Saved data entries —
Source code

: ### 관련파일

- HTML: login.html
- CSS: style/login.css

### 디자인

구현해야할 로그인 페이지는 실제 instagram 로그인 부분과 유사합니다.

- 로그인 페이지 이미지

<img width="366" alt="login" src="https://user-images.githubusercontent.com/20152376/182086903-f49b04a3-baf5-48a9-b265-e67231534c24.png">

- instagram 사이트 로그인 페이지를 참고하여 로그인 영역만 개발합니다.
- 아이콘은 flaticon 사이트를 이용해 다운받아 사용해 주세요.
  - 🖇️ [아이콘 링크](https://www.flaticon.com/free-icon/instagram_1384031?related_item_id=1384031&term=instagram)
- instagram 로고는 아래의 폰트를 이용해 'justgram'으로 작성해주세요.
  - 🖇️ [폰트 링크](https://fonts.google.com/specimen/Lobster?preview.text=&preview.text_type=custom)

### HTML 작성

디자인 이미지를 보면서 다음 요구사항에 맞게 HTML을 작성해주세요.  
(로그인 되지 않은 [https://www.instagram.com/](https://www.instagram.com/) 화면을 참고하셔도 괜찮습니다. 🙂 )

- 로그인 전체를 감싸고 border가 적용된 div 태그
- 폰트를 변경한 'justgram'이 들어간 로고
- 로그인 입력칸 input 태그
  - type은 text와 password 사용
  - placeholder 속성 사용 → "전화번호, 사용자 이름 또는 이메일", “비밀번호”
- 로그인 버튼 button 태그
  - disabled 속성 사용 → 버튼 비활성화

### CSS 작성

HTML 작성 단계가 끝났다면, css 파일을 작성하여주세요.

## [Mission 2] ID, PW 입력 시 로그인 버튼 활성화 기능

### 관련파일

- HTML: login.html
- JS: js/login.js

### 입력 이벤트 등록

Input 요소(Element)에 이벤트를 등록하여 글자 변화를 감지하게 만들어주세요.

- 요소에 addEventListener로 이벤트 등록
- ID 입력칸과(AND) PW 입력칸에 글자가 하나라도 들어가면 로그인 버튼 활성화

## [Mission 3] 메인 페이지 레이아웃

Problem details —
Return every line of the saved data entries above, unchanged and character for character.

Solution —
Source code

: ### 관련파일

- HTML: login.html
- CSS: style/login.css

### 디자인

구현해야할 로그인 페이지는 실제 instagram 로그인 부분과 유사합니다.

- 로그인 페이지 이미지

<img width="366" alt="login" src="https://user-images.githubusercontent.com/20152376/182086903-f49b04a3-baf5-48a9-b265-e67231534c24.png">

- instagram 사이트 로그인 페이지를 참고하여 로그인 영역만 개발합니다.
- 아이콘은 flaticon 사이트를 이용해 다운받아 사용해 주세요.
  - 🖇️ [아이콘 링크](https://www.flaticon.com/free-icon/instagram_1384031?related_item_id=1384031&term=instagram)
- instagram 로고는 아래의 폰트를 이용해 'justgram'으로 작성해주세요.
  - 🖇️ [폰트 링크](https://fonts.google.com/specimen/Lobster?preview.text=&preview.text_type=custom)

### HTML 작성

디자인 이미지를 보면서 다음 요구사항에 맞게 HTML을 작성해주세요.  
(로그인 되지 않은 [https://www.instagram.com/](https://www.instagram.com/) 화면을 참고하셔도 괜찮습니다. 🙂 )

- 로그인 전체를 감싸고 border가 적용된 div 태그
- 폰트를 변경한 'justgram'이 들어간 로고
- 로그인 입력칸 input 태그
  - type은 text와 password 사용
  - placeholder 속성 사용 → "전화번호, 사용자 이름 또는 이메일", “비밀번호”
- 로그인 버튼 button 태그
  - disabled 속성 사용 → 버튼 비활성화

### CSS 작성

HTML 작성 단계가 끝났다면, css 파일을 작성하여주세요.

## [Mission 2] ID, PW 입력 시 로그인 버튼 활성화 기능

### 관련파일

- HTML: login.html
- JS: js/login.js

### 입력 이벤트 등록

Input 요소(Element)에 이벤트를 등록하여 글자 변화를 감지하게 만들어주세요.

- 요소에 addEventListener로 이벤트 등록
- ID 입력칸과(AND) PW 입력칸에 글자가 하나라도 들어가면 로그인 버튼 활성화

## [Mission 3] 메인 페이지 레이아웃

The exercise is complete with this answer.